The CBS 58 News Quickcast aims to give people the news of the day in a quick, easily consumable format that pops up right as they scroll through their social feeds or inbox. “It’s viewer-friendly and fast-paced, putting you in-the-know in almost no time,” according to the Weigel Broadcasting CBS affiliate in Milwaukee.
At 5:58 p.m. on Tuesday, May 10, WDJT, Weigel Broadcasting’s CBS affiliate in Milwaukee, kicked off a new all-digital newscast, the CBS 58 News Quickcast, that’s less than five minutes long. The Quickcast can be streamed on the CBS 58 News App, or on WDJT’s website, https://www.cbs58.com/
According to the station, the CBS 58 News Quickcast aims to give people the news of the day in a quick, easily consumable format that pops up as they scroll through their social feeds or inbox: “It’s viewer-friendly and fast-paced, putting you in-the-know in almost no time,” according the release.

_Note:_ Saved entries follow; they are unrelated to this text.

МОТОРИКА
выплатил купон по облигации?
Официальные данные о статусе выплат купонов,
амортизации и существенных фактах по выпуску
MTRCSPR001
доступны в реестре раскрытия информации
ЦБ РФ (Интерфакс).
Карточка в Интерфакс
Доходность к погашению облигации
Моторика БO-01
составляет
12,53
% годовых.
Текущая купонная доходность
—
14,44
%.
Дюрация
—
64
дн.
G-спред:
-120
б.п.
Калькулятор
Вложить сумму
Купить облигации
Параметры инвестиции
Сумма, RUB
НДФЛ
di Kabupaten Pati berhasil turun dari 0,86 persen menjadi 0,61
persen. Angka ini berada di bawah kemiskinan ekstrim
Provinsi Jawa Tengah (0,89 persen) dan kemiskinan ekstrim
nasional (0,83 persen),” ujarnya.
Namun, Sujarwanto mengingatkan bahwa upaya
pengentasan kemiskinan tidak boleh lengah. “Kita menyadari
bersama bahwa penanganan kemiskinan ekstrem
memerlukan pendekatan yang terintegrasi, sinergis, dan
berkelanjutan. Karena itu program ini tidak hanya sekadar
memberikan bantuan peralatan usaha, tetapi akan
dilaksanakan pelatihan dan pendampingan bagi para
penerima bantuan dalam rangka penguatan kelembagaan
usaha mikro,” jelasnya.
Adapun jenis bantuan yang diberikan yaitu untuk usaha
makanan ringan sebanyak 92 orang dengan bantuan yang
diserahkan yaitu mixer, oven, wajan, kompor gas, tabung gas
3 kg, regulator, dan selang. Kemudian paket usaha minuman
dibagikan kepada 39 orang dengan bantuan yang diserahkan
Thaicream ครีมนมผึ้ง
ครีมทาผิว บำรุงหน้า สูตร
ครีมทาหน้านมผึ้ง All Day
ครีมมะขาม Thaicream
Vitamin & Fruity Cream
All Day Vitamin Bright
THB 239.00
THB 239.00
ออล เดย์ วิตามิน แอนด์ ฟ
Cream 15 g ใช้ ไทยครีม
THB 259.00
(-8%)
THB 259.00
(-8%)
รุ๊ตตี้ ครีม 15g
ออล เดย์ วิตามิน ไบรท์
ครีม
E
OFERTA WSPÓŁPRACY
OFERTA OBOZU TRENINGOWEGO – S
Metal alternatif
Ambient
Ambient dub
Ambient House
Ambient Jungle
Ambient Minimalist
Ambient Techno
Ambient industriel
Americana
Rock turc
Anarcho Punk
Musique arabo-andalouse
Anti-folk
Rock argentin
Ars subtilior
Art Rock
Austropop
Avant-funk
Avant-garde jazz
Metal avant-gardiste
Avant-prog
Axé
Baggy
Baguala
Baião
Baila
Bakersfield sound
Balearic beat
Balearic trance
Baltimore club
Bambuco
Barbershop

WDJT is the rare CBS affiliate that doesn’t have a traditional 6 p.m. over-the-air newscast. Jeopardy airs in that timeslot.
So how did the station come up with the idea for a streaming-only, less than 5 minute long newscast? And why?
Jessie Garcia, WDJT’s news director, says she’s always thinking about the future of TV news. “It’s a personal passion of mine to think about where are we headed, how can we keep our viewers engaged, how to capture that next generation of viewers.”
Garcia had a member of that next generation of viewers at home — her son Charlie, a recent high school grad headed off to college at Marquette University. Garcia says the news is on all the time in the Garcia household, and Charlie probably watches more news than anybody, so she asked him.
“What would it take to get you to watch television news, a half-hour newscast?”
No commercials, for one, Charlie said. But, “if you pushed a short newscast to my phone every day and it came in at the same time and I knew that I could count on it and that it would give me everything I needed — news, weather, sports — all in a short amount of time, I would be interested in that,” he said.
Garcia took the idea to management. The station was already airing a 4 and 5 p.m. newscast and Garcia says even though WDJT didn’t broadcast a 6 p.m. newscast, “it seemed a natural fit to ping people right about the time they would be expecting a 6 p.m. newscast.”
So the station settled on 5:58 p.m. to stream the Quickcast.
“It’s the end of the day, they want to know what happened in their world,” Garcia says. “People are cooking dinner, at their kid’s soccer game, maybe they don’t have time to watch a full newscast.”
Was it technically possible?
“Could we turn a newscast and push it out to ping you on your phone through the app at 5:58 and how much time did we need,” she says. “What if technically something went wrong and we had to stop and restart. What is our drop dead time? We had all these things to figure out and then we had to practice.”
What about the format? Where would the anchor be? Is there an open? What about transitions, lower thirds and sound bites?
“I mean we went into this with absolutely no idea,” Garcia says. “When you launch something completely new there’s just a lot of questions.”
Garcia says the station is working on some promos for the Quickcasts, but in the meantime, in addition to the push alerts, the station’s using its own social media platforms to promote it.
Feedback has been good, Garcia says.
“People say this is perfect for me because I am a mother or a father, I’m busy, I’m running around, but I count on this,” Garcia says. “I just hit play and I know what is going on.”
I like it. I miss the news most days because of my drive and this give me what I need. Keep up the great work! Michele Straube
I like it! It gives me everything I need in a few minutes so I can get in the kitchen and do my dishes! Wait, I have dishes to do?? Sue Kueh-Ritchey
Fantastic ! Love the Quickcast! I am up to date in matter of minutes! Deb Kehrmann
Garcia says the station got a big bump in app downloads since it launched.
“We are seeing growth and we are excited about that because more and more people are seeing it or are aware that it is happening,” she says.
Maybe the industry needs to be listening to people like Charlie, Garcia says.
“Instead of telling them, this is the way news is done, you fit into this mold, we need to listen to them and say help us discover some new molds,” Garcia says.